Pietermaritzburg - Zulu King Goodwill Zwelithini lambasted people who criticise other people’s culture and called for the revival of circumcision during his address at the Umkhosi wokweshwama ceremony at the Nyokeni royal palace in Nongoma on Saturday.

The king’s call for circumcision has received support from Premier Zweli Mkhize who attended the ceremony.

President Jacob Zuma also arrived at the ceremony and watched with thousands of amabutho as more than 30 young warriors fought the bull as it jumped and kicked while running around the kraal.

The king named the young warriors, aged between 16 and 19 years, Izinnyosi (bees). The young men took off their shirts and in the chilly afternoon, stood half naked inside the kraal, ready to face the beast.

Barehanded, they held the bull by its horns and wrestled it to the ground where they killed it. It took about 20 minutes for the bull to die.

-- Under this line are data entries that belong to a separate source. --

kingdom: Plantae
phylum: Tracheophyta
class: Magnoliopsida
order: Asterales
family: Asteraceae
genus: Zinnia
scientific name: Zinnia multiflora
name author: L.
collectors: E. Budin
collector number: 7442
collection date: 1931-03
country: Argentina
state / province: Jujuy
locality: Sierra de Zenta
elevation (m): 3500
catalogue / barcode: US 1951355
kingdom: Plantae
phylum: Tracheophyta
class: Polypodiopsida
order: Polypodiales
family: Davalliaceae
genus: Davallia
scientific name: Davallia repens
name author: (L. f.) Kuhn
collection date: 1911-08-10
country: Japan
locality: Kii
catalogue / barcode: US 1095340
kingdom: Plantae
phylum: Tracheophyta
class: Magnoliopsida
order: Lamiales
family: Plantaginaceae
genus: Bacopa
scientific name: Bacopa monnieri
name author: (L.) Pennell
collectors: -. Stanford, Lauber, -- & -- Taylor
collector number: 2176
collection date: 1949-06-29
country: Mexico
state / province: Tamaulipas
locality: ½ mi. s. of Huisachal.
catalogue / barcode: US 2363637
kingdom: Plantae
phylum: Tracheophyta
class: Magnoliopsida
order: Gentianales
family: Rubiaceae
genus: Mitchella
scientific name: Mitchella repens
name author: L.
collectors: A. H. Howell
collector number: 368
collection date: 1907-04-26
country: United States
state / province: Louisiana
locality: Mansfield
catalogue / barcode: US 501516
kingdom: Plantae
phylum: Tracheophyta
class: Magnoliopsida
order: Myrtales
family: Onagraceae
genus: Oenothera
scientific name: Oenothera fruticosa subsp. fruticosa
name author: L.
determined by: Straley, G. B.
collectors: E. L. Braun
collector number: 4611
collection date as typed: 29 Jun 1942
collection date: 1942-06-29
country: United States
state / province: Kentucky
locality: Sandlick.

Photographers were not permitted to bring their cameras inside the grounds of the palace. Women and children were sent away from the kraal - in case the bull broke out and injured someone - and all men had to be inside the kraal behind the Izinnyosi warriors.


Thousands of people from far and wide, including amabutho from Pietermaritzburg and the surrounding areas, attended the ceremony.

Zwelithini said the excitement created around umkhosi wokweshwama has helped the Zulu nation to be “careful how we conduct our rituals”. He also noted that some people attended because of the hype created prior to the ceremony.

He said it was “despicable” to suggest that Zulus have no respect for animal rights. He also dismissed claims that the bull’s tongue was pulled out when it was alive. He said pictures that were published in the media were “doctored”.

“The bull has teeth. I cannot fathom how you can pull out a bull’s tongue without cutting off your hand.” The king said he would have liked to ignore the court challenge by Animal Rights Africa over the bull killing.

Referring to the court ruling on Friday, the king said umkhosi wokweshwama is a “wonderful” ritual that would not be spoiled by people who “claim to know our culture more than we do”.

“This ritual fulfils what it needs to fulfil. A nation without its customs and beliefs is likely to be lost forever. It informs us of who we are, where we are coming from and where we are going.”

He said he had been fasting and praying to the ancestors during the period leading up to the ceremony.

Love animals

The king said he was saddened by people talking about matters of which they are ignorant. “They say we abuse animals, this is talking without sense… We love and appreciate animals.

“How dare they tell us about our beliefs on how to nourish our nation? What happens here inside the royal palace is the climax of how our families are built. I feel it is time for me to teach about this.”

He said the Zulu nation has practised the ritual for over 3 000 years. He said the first fruit ceremony is to give praise to ancestors for the crops and livestock.

The king appealed to the Zulu nation to respect and tolerate other people’s cultures whether “we see something wrong or not”.


“In the context of the fight against HIV and Aids I should announce my intention to revive the practice of circumcision amongst young men,” the king announced.

Reacting to the king’s call for circumcision, Mkhize said it will assist “in the fight against the pandemic, although on its own does not prevent the spread of sexually-transmitted diseases”.

“The king is in consultation with me and the government of KZN with the view of seeking professional and medical interventions to ensure that young men in this province are circumcised.”

The king said circumcision was stopped by King Shaka. “Now we are facing different challenges of disease. Young boys will now be circumcised here in my palace. We will use modern ways, doctors will do the circumcision.”

He declared a war on HIV/Aids and TB, saying that doctors and nurses will not win this fight alone.

King Goodwill urged warriors to protect women and children from the scourge of HIV/Aids.